DATA RECORDS
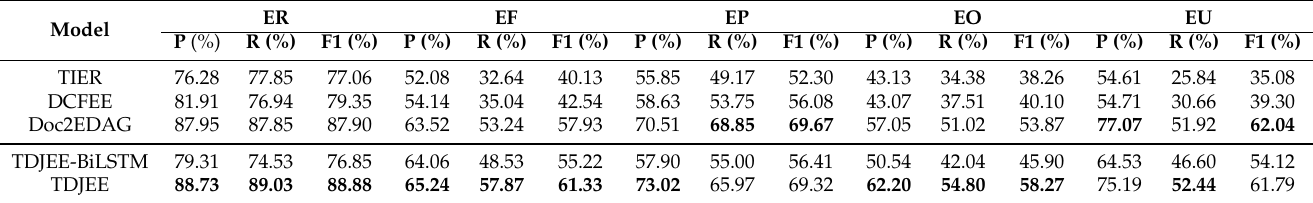
Table 5. Overall event-level precision (P.), recall (R.), and F1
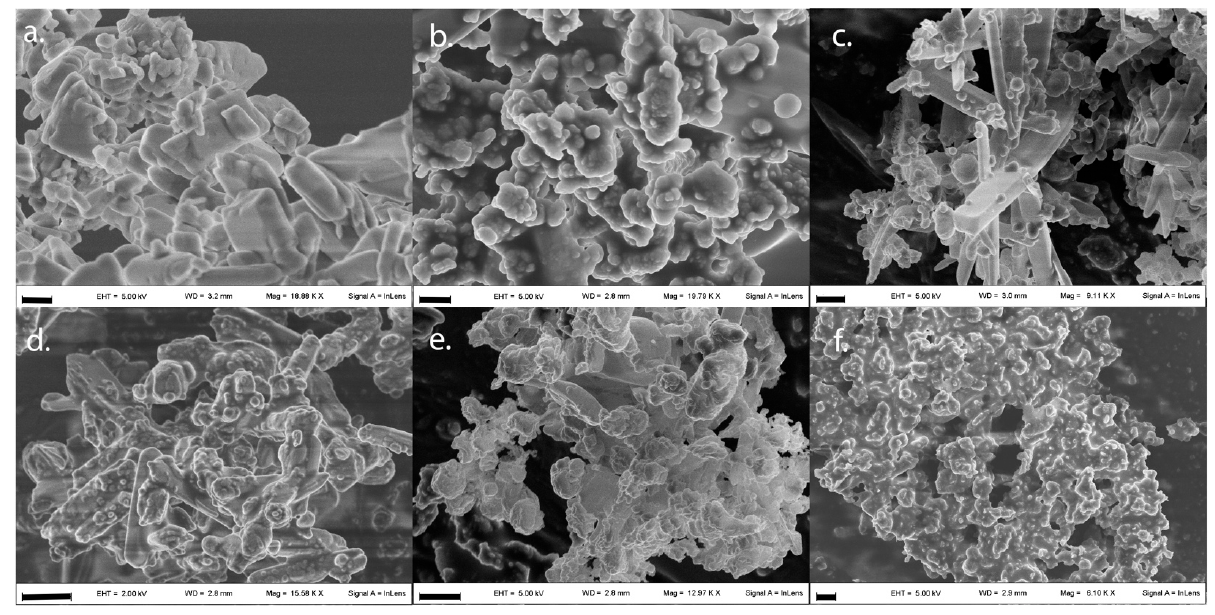
Figure 2. Morphological observation of samples produced at 95% of ASA loading. Pictures are representative of run# ( a ) 11, ( b ) 13, ( c ) 14, ( d ) 18, ( e ) 19, and ( f ) 20 of the experimental design in Table 2. Dimensional bars correspond to 2 µm.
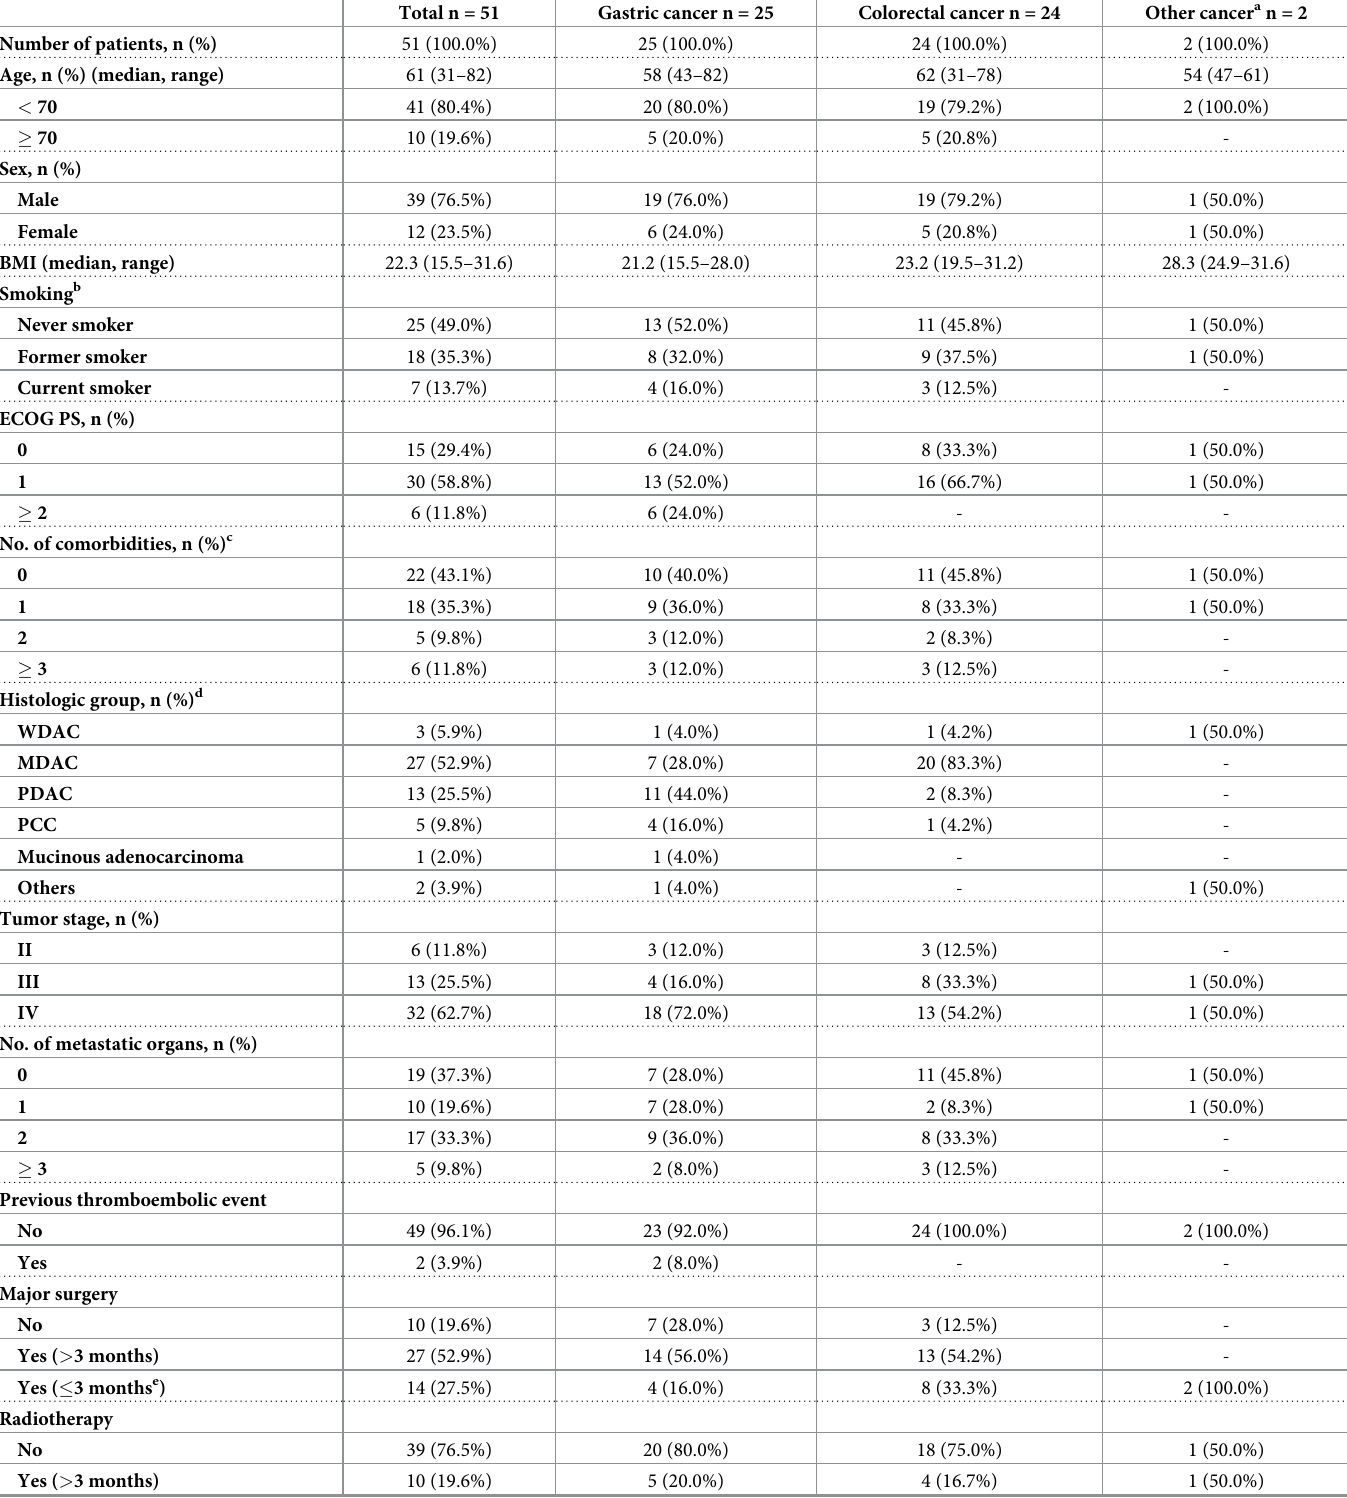
Table 1. Patient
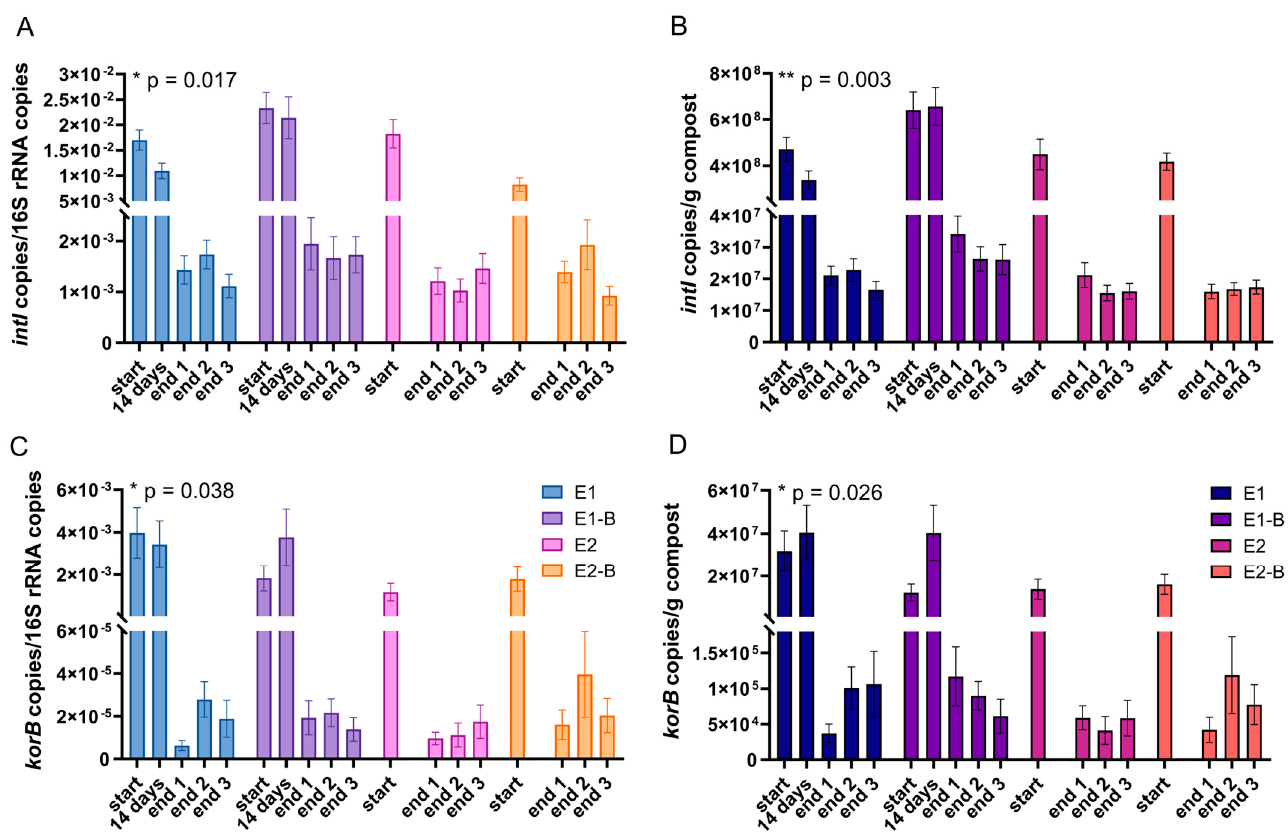
Figure 2. Copy numbers of the class 1 integron-integrase gene intI1 ( A , B ) and IncP-1 marker gene korB ( C , D ) as assessed by qPCR. Copy numbers were normalized to 16S rRNA gene copy numbers (left charts) and to 1 g compost (right charts). Bars represent the average of three individual qPCR measurements with the standard deviation. Start samples, 14-days samples (only repetition 1) and end samples are depicted individually for the first (E1, E1-B) and second repetition of composting (E2, E2-B). End samples comprise replicates from the front (end 1), middle (end 2) and back (end 3) of each compost pile. Asterisks indicate the p -values obtained from Student’s t-test (* p < 0.05, ** p < 0.01) representing the statistical significance of the data. The p -values were calculated to compare start with end samples of composting for all four compost piles combined (average of the triplicate end samples, no differentiation of the treatments).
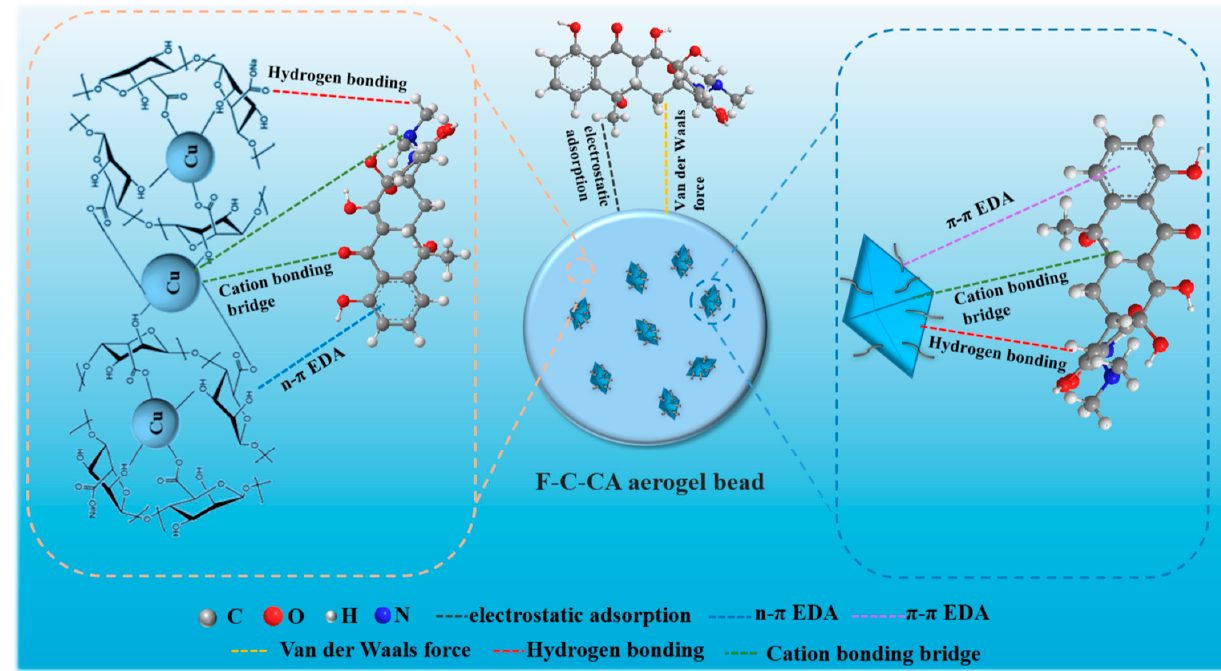
Figure 8. The adsorption mechanism of F-C-CA aerogel beads on TC.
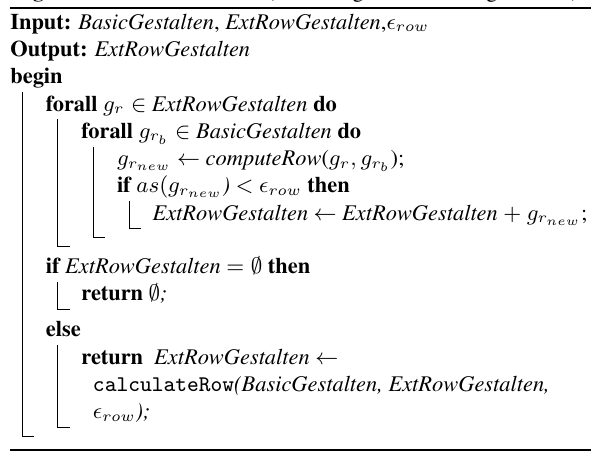
Algorithm 4: recursiveGestalting (Recursive search for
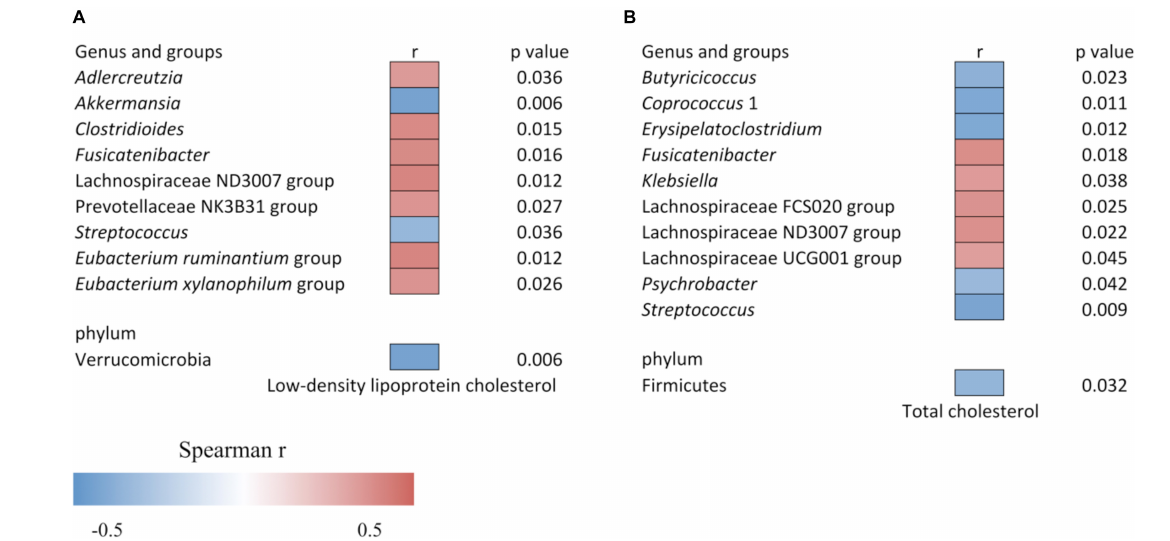
Frontiers in Microbiology |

DESCRIPTION OF THE TASK
Leaving all pictures out, output exactly the lines of the material above from the line with "Figure 2. Morphological" to the line with "Table 1. Patient", both included.

REPLY TO THE TASK
Figure 2. Morphological observation of samples produced at 95% of ASA loading. Pictures are representative of run# ( a ) 11, ( b ) 13, ( c ) 14, ( d ) 18, ( e ) 19, and ( f ) 20 of the experimental design in Table 2. Dimensional bars correspond to 2 µm.
Table 1. Patient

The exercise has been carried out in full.